### Supplied text
* BEGIN *

Governments continually review these rates to determine what changes to make and when they will implement the changes. Earlier this year, CDU politician Tanja Gönner, who is "tipped to become federal environment minister," made the following statement about the future of solar rates in Germany (which were set to change in April 2010 – but were postponed to July) in an interview:

"Any sudden change would be wrong. It is true that solar arrays have become much cheaper because the market collapsed. So we do have some leeway to reduce rates. But we have to be prudent about it - it has to be based on a market analysis. We cannot chase after the market by ramping rates up and down every six months. The solar market still needs proper incentives for people to want to install the systems."

In reality, as can be seen by the Feed In Tariffs adopted in different countries, government officials may set rates that are not completely cost-based depending on other objectives, such as their desire to create new jobs in their country (e.g., France & Italy), attracting outside investment to build up new electrical capacity (e.g., Czech Republic, Romania, etc.) or to encourage existing property owners to install solar and to reduce the risk from overbuilding ground based installations (e.g., Spain & Germany).

Typically, developers of medium and large sized projects monitor news about feed in rates continuously. When possible, most developers will choose to build new projects in countries with the highest Feed In Tariffs as this will allow them to achieve the highest rates of returns by so doing.

Who Pays For the Feed In Tariffs?

Feed-in tariffs are not subsidies. They do not subsidize the cost of the equipment used to produce renewably-generated electricity, like solar panels or wind turbines, nor do the payments come from taxpayers. Instead, feed-in tariffs are simply payment for the generation of electricity.

The extra cost for the feed in tariffs is shared among all energy users, thereby spreading the costs. In Germany in the average household pays about €1.01 per month for the Feed In Tariff program.

A number of analyses have shown that these price increases, however, can be offset by the price-dampening effect that large amounts of lower cost renewable energy sources (such as wind power) can have on spot market prices. This has led to electricity price reductions in Spain, Denmark, and Germany.

The German government estimates the actual cost is near zero, because the benefits of reducing carbon emissions and other air pollutants as well as reducing the cost of expensive fossil-fired generation (and social health costs), offsets the cost of the renewable energy.

Who Benefits From Feed In Tariffs?

Property Owners & Project Developers benefit. Anyone who installs Renewable Energy (RE) can profit, spreading out the value among citizens and not just owners of large-scale power stations. They are more equitable than Renewable Portfolio Standards (RPSs) because homeowners, farmers, small and large businesses and cooperatives can all participate. To date more than 400,000 German households have installed solar PV.

* END *

### Listing

* BEGIN *

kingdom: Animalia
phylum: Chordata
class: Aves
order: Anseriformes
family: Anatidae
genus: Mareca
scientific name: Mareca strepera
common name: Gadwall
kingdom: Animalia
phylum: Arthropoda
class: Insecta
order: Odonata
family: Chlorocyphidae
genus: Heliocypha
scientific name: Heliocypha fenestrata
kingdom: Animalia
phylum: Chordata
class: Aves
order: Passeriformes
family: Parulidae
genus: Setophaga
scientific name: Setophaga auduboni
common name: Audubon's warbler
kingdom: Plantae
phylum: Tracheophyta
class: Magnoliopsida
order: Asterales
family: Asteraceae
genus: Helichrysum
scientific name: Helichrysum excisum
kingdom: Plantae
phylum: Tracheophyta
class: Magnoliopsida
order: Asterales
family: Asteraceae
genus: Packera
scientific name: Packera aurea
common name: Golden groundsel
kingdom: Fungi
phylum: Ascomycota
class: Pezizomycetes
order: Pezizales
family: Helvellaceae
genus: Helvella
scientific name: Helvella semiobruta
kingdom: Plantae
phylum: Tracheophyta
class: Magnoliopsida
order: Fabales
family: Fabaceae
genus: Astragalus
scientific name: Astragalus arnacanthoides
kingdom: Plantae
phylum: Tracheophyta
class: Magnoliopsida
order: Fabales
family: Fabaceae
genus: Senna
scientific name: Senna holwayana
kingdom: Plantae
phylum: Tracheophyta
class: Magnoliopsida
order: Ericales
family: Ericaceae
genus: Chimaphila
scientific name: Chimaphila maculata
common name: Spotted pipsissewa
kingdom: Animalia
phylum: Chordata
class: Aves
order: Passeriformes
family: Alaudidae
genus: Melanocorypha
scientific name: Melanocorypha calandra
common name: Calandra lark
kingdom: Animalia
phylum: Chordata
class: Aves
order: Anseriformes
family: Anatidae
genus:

* END *

### Exercises
A. According to the passage on feed-in tariffs, how much does the average household in Germany pay per month for the Feed In Tariff program?
B. Rewrite the entries beginning with the line with "family: Helvellaceae" and continuing through the line with "scientific name: Chimaphila maculata", swapping "phylum" for "division". Give only those lines.
The passage on feed-in tariffs and the entries are unrelated materials.

### Set of answers
A. About €1.01 per month.

B.
family: Helvellaceae
genus: Helvella
scientific name: Helvella semiobruta
kingdom: Plantae
division: Tracheophyta
class: Magnoliopsida
order: Fabales
family: Fabaceae
genus: Astragalus
scientific name: Astragalus arnacanthoides
kingdom: Plantae
division: Tracheophyta
class: Magnoliopsida
order: Fabales
family: Fabaceae
genus: Senna
scientific name: Senna holwayana
kingdom: Plantae
division: Tracheophyta
class: Magnoliopsida
order: Ericales
family: Ericaceae
genus: Chimaphila
scientific name: Chimaphila maculata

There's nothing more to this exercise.